* TASKS FOR THIS EXERCISE:
1. From the passage on random forest analysis, please list every source of the overlap percentages that serve as predictors in the random forest classification.
2. In one to three sentences, state why the passage on random forest analysis uses priors for the classes.

* STUDY TEXT:

★ ★ ★ ★ ★

Moreover, we use random forest analysis (see [40] for details about this method) to assess which co-occurrences are more correlated with the regions of interest and to select the most important regulatory elements in relation with the clusters identified as explained before. Specifically, for each single peak of the starting ChIP-seq, we compute the percentage of intersection with the set of regions selected by a ChIP-seq for a different transcription factor or histone modification. Doing this calculation for all the available proteins, we obtain a matrix P whose rows represent the different peaks, while the columns correspond to the other considered experiments. We add also a column with the percentage of intersection with DNase I hypersensitive sites. The various ChIP-seq (and DNase-Seq) overlaps are the predictors of a random forest classification with response the categorical variable of clusters membership. Priors for the classes are used to handle imbalanced classification problems. Once the random forest classifier is built, variable importance is estimated through the mean decrease in Gini index [40, 41]. Briefly, for each node within a tree of the random forest classifier, the Gini index is computed as 1-p 2 (c 1 )-…-p 2 (c k ) where p 2 (c i ) is the proportion of the samples assigned to the node belonging to category c i . Every time a node is splitted using a certain variable, there is a decrease in Gini index. The variable total decrease is given by the sum of these Gini index reductions over all nodes of a tree in which the variable is used to split. Finally, the mean decrease in Gini index is obtained averaging over all the trees. By ranking regulatory elements according to their importance in classifying all the different clusters, or one cluster against the others, and by looking at concordance between replicates, we can select a small number N of proteins on which to implement what we term combinatorial interaction analysis.

★ ★ ★ ★ ★

* SOURCE MATERIAL:
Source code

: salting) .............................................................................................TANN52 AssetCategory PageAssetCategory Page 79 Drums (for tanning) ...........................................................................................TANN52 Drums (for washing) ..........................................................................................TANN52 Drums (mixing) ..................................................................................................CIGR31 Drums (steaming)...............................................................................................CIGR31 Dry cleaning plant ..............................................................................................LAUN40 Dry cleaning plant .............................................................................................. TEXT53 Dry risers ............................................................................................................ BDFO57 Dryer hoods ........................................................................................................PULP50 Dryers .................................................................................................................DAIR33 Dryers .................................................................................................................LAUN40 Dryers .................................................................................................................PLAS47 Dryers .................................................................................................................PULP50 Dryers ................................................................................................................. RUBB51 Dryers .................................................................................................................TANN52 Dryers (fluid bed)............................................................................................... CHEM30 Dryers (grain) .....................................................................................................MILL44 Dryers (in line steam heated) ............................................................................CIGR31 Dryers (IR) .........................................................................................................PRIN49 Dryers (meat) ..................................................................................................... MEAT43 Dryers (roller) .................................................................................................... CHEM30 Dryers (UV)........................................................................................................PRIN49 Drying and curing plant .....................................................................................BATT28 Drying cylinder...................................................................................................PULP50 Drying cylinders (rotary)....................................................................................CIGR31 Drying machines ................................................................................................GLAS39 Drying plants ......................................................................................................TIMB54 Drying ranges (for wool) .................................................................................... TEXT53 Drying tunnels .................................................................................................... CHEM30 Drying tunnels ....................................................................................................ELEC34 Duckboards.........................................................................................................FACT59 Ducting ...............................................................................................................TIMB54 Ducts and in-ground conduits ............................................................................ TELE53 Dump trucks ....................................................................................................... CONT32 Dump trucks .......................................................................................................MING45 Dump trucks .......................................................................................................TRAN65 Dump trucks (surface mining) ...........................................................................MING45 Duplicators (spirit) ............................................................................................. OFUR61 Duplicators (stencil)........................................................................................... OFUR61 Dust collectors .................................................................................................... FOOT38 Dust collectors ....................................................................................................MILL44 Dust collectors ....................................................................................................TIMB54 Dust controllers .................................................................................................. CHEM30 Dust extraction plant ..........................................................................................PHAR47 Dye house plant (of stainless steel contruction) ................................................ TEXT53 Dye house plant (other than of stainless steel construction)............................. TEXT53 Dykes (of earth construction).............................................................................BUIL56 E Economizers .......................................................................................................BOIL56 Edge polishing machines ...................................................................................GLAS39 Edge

★ ★ ★ ★ ★

* TASK-BY-TASK RESULTS:
1.
- ChIP-seq for a different transcription factor
- ChIP-seq for a histone modification
- DNase I hypersensitive sites (DNase-Seq)

2. Priors for the classes are used to handle imbalanced classification problems. The classes are the clusters, which are the response variable of the random forest classification.